YOUR GOAL: An exact transcription of the listing, without its images, is what the answer must contain.

RECORDED INFORMATION:
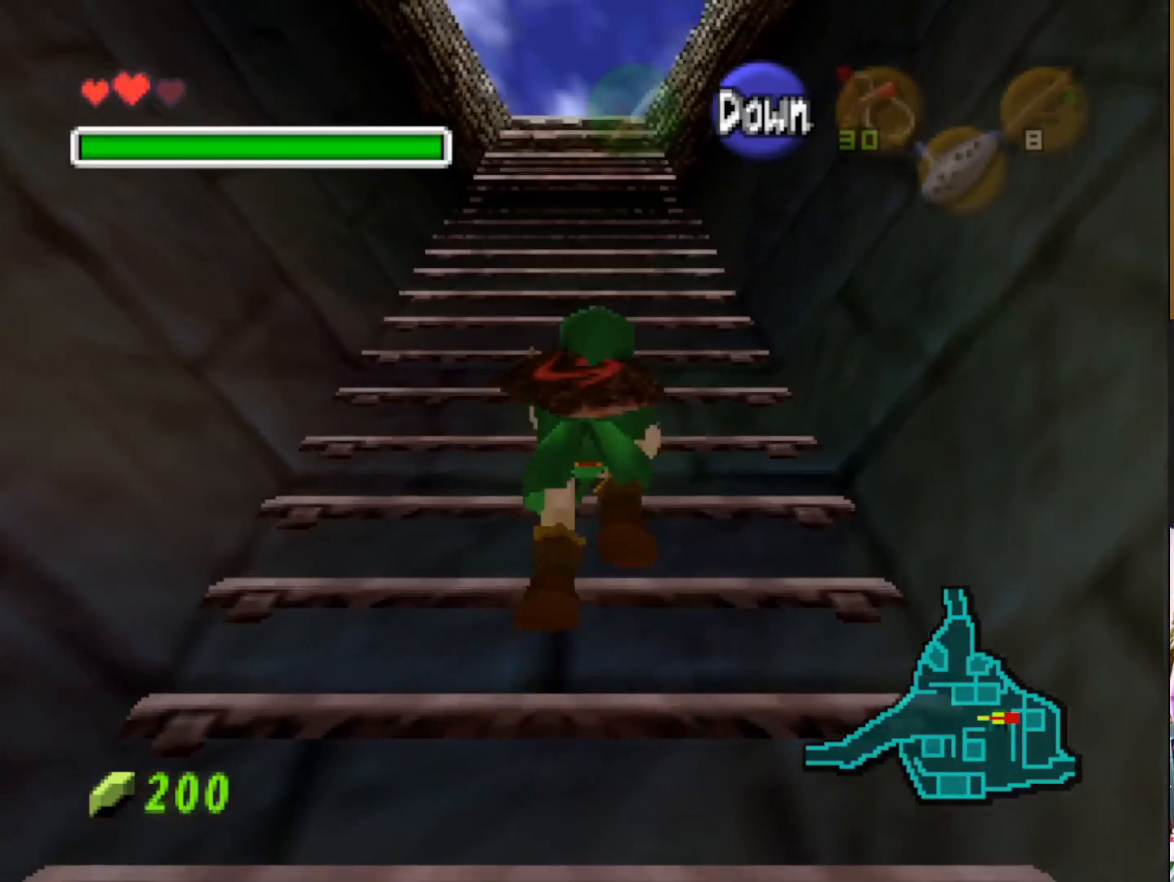
{"buttons": [], "left_stick": "up", "right_stick": "center", "events": []}
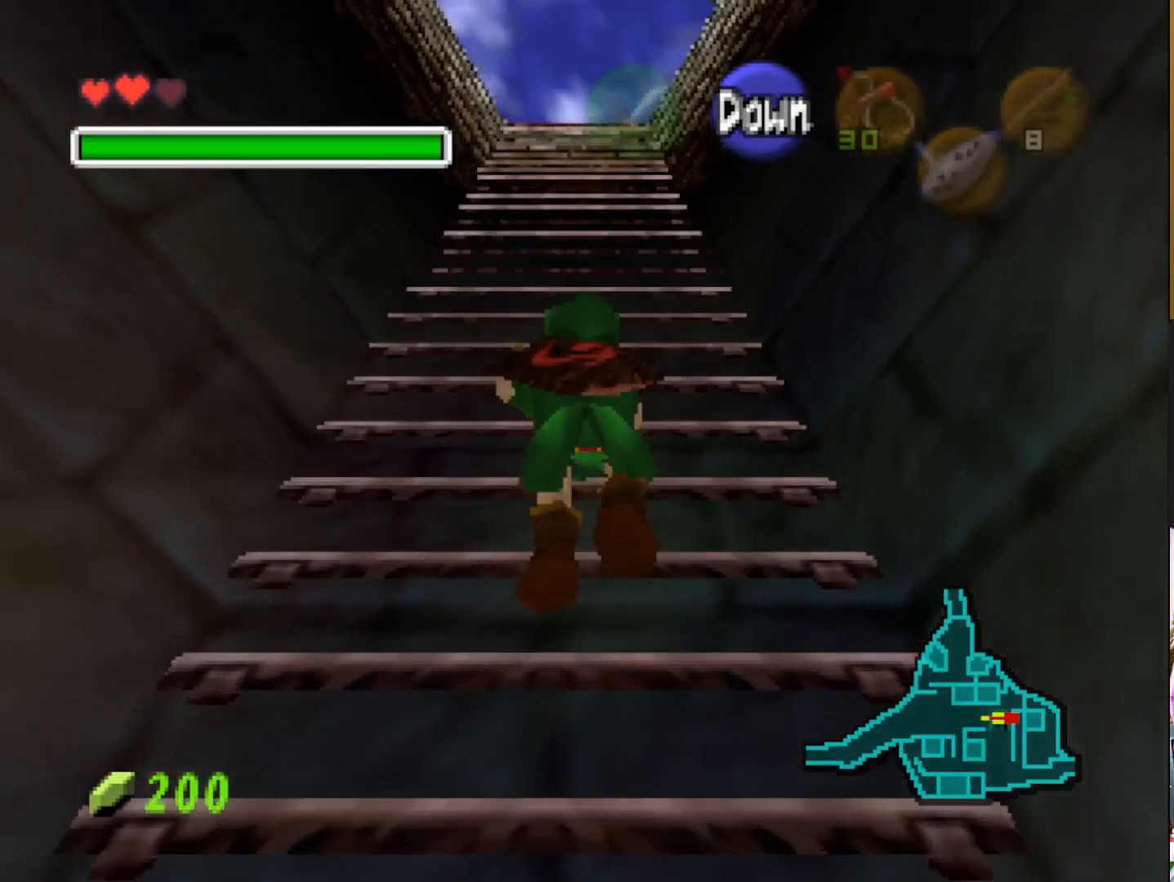
{"buttons": [], "left_stick": "up", "right_stick": "center", "events": []}
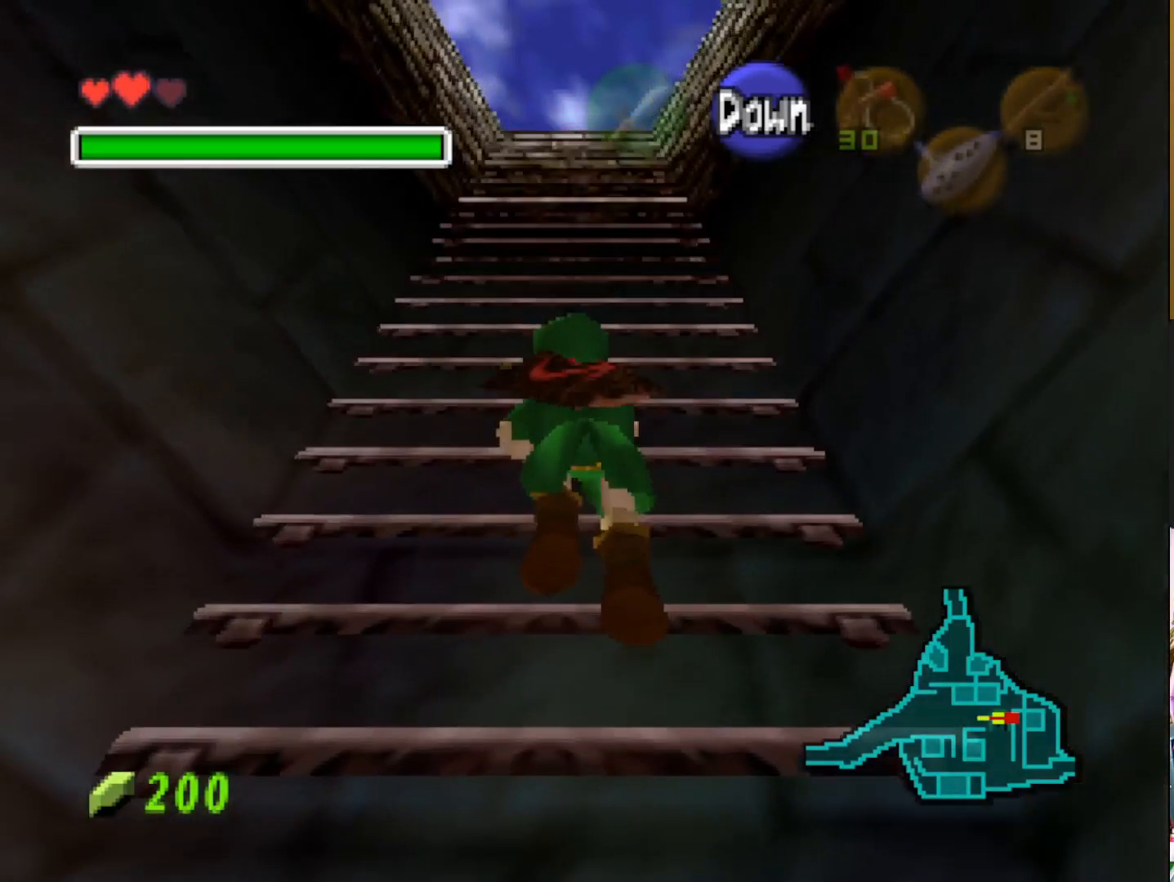
{"buttons": [], "left_stick": "up", "right_stick": "center", "events": []}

TASK ANSWER:
{"buttons": [], "left_stick": "up", "right_stick": "center", "events": []}
{"buttons": [], "left_stick": "up", "right_stick": "center", "events": []}
{"buttons": [], "left_stick": "up", "right_stick": "center", "events": []}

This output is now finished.